Well, it's about time...now if only they would play 24 online.


----------



## panicbird (Feb 7, 2007)

LadyFlynt said:


> Well, it's about time...now if only they would play 24 online.



This may be just what you are looking for:
http://www.myspace.com/fox


----------



## tellville (Feb 7, 2007)

Excellent!


----------



## LadyFlynt (Feb 7, 2007)

panicbird said:


> This may be just what you are looking for:
> http://www.myspace.com/fox



Awesome! Thank you! Hubby will be thrilled!


----------



## tellville (Feb 9, 2007)

<Potential Spoilers>

















Wow, that was an interesting episode. The whole bus thing was creepy. I wonder if somehow the Company orchestrated that? But it didn't seem orchestrated, just creepy. 

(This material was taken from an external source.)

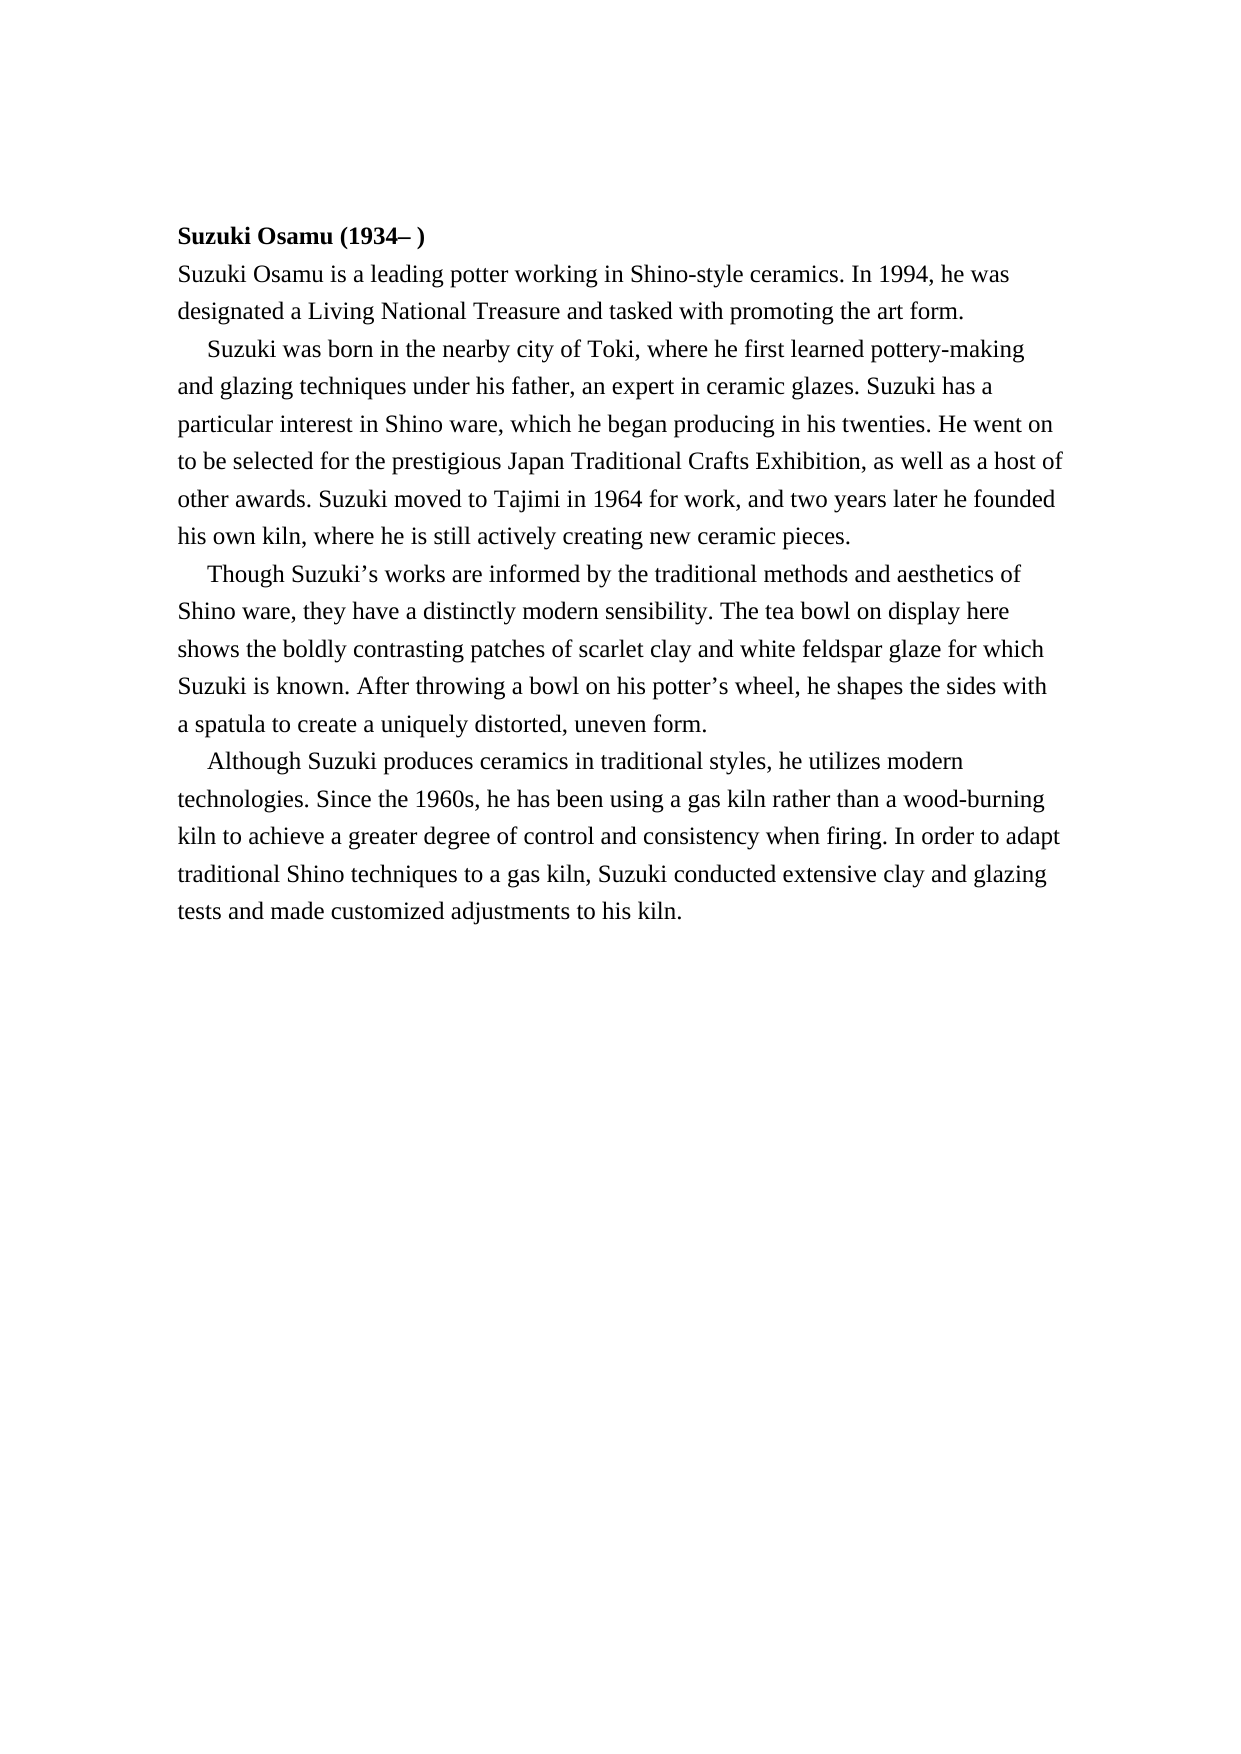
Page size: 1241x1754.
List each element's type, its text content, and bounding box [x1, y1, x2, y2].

I remember Ben saying he grew up on the Island. So how did he become the boss if the people are imported? I hope they answer that one.


----------



## ReformedWretch (Feb 9, 2007)

I thought it was clear that the company was behind the bus accident. They seem to be going the direction of some company seeking the answers to lifes questions being behind the island. This episode took a pretty big step at seeming to confirm that.


----------



## tellville (Feb 9, 2007)

I just have to say that your new avatar Adam is hilarious! <in a good way  >

Also, I think you may be on to something with your theory.


----------



## bowhunter1961 (Feb 10, 2007)

yes, the company was behind the bus. ian, the guy that showed up in the morgue, was on the island with her. also, the co. logo is the same shape as the dharma logo.


----------